Dance Arts Institute formerly The School of Toronto Dance Theatre is a dance school located in the Cabbagetown neighbourhood of Toronto, Ontario, Canada. Established in 1968, the Institute today runs under the Artistic Direction of Heidi Strauss and is a national leader for performing arts education, at the forefront of training in contemporary dance.

== History ==
The Institute was established as The School of Toronto Dance Theatre in 1968 by the founders of Toronto Dance Theatre: Patricia Beatty, David Earle, and Peter Randazzo, disciples of Martha Graham.
 In January 1978, after a decade of growth, the School incorporated separately from the company. In 1979 the Professional Training Program was established by David Earle, and together the company and Institute moved into the studios and offices of their current home in Cabbagetown. Today the Institute maintains its affiliation with Toronto Dance Theatre, currently under the artistic direction of Andrew Tay.
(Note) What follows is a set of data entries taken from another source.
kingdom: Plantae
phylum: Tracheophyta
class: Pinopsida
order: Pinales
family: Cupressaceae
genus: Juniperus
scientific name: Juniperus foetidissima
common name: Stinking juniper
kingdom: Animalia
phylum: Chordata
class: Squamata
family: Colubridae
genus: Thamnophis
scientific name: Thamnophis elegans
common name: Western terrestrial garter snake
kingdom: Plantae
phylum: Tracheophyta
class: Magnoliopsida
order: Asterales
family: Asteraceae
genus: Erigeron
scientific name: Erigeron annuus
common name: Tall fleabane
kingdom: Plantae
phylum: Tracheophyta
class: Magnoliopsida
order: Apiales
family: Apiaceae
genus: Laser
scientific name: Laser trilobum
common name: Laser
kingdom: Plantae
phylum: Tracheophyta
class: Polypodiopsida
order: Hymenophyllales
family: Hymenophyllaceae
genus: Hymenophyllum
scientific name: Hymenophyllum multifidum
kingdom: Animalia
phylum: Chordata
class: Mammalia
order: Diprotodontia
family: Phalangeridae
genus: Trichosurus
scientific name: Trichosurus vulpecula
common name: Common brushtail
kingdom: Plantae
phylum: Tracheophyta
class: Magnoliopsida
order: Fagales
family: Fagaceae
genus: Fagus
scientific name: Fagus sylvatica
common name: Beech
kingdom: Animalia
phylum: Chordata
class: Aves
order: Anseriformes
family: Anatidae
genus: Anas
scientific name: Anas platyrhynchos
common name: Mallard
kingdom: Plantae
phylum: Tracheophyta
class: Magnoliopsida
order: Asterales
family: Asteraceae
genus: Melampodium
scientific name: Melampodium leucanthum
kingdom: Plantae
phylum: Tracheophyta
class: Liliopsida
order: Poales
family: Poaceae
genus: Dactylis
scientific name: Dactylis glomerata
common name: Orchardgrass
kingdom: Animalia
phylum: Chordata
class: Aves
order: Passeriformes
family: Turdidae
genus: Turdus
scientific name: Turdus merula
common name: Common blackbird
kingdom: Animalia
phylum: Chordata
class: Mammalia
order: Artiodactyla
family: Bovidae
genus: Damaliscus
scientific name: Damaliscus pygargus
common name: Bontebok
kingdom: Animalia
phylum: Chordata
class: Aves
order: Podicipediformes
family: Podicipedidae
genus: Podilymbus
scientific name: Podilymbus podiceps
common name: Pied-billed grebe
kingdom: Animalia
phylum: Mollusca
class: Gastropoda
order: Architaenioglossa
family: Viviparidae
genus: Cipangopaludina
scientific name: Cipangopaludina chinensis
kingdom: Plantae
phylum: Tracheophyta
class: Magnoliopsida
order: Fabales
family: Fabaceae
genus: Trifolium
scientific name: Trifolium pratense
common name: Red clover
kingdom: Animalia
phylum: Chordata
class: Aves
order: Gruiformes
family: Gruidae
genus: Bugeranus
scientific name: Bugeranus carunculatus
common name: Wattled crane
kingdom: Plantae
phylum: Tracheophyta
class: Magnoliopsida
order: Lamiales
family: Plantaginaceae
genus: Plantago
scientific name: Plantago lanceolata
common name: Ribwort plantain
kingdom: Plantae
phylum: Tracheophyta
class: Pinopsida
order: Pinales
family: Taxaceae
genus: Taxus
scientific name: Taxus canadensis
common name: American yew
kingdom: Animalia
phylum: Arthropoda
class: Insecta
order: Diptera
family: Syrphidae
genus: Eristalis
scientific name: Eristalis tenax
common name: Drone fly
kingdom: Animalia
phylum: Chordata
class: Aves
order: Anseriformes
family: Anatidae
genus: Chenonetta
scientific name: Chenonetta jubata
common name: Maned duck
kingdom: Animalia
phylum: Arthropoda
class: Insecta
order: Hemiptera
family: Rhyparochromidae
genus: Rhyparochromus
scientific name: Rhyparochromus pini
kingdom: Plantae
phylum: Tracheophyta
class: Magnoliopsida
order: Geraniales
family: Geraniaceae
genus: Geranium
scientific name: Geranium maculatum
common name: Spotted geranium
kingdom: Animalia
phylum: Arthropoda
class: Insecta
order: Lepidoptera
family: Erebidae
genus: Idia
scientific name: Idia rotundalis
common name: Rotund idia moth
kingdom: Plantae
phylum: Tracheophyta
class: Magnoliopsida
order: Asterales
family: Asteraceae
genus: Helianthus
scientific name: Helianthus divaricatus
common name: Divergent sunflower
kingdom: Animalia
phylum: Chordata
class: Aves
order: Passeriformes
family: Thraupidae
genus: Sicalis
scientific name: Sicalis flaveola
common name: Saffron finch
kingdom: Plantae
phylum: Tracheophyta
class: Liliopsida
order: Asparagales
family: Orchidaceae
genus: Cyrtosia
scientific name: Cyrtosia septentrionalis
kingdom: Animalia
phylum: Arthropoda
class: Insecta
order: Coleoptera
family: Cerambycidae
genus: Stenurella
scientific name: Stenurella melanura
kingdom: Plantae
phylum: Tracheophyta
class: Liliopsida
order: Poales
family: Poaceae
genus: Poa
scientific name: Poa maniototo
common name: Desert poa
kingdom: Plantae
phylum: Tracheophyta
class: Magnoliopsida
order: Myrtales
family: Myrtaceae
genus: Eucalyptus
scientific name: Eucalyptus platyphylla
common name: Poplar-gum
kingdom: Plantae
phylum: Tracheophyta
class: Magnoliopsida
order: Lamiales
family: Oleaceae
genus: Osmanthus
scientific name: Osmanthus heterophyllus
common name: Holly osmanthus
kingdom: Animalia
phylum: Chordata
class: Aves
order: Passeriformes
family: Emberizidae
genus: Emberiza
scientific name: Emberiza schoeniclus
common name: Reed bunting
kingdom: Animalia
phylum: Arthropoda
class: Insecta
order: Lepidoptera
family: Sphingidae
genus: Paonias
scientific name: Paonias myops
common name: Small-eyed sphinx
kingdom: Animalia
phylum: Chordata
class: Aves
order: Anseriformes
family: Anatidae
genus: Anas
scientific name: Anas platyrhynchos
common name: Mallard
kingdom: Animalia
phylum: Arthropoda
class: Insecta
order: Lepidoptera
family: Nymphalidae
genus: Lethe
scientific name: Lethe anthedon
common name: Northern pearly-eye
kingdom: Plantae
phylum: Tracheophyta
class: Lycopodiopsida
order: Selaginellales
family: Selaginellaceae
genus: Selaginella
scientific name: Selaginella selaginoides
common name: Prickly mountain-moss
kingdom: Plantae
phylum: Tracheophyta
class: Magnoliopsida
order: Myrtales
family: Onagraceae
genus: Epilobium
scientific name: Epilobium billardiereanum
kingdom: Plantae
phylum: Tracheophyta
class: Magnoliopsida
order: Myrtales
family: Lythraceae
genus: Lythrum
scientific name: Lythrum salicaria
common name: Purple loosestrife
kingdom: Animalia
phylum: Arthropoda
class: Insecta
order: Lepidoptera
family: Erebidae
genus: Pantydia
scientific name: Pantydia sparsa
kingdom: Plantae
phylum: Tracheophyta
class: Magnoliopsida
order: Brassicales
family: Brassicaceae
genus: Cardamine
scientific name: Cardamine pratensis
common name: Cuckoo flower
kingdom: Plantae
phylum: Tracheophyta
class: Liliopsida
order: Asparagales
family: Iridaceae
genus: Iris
The school changed its legal name effective June 1, 2023.

==Programs offered==
Dance Arts Institute comprises four divisions:

- Professional Training Program (PTP)
The Institute offers a full-time, three-year program in contemporary dance. The professional program is a post-secondary course of study aimed at training aspiring dancers in the skills and experience to succeed in a theatrical dance career. This program is uniquely linked to the York University dance department, giving students the opportunity to apply for admission to the York Bachelor of Fine Arts (Hons) Dance program.

- Summer Intensive Program
The Summer Intensive Program is an intensive 1–2-week program of classes in contemporary dance designed for aspiring dance artists pursuing dance studies and professional dance experiences.

- The Evening Program
The Institute also runs an adult recreational program of contemporary dance classes, offered for all experience levels, held on Monday and Tuesday evenings.

==Faculty and affiliations==
The School's artistic director is Heidi Strauss, and the faculty are all practising artists.

The School is affiliated with Toronto Dance Theatre, whose artistic director is Andrew Tay, and many graduates of the school have become members of that company.

A number of graduates of the School have gone on to join major Canadian and international companies, whilst others have initiated their own dance collectives, festivals and schools.

The School is also affiliated with York University, in Toronto, and graduates may apply credits from their courses at the school towards a BFA in dance.

==Notable alumni==
- Emily St. John Mandel studied contemporary dance at STDT from the age of 18.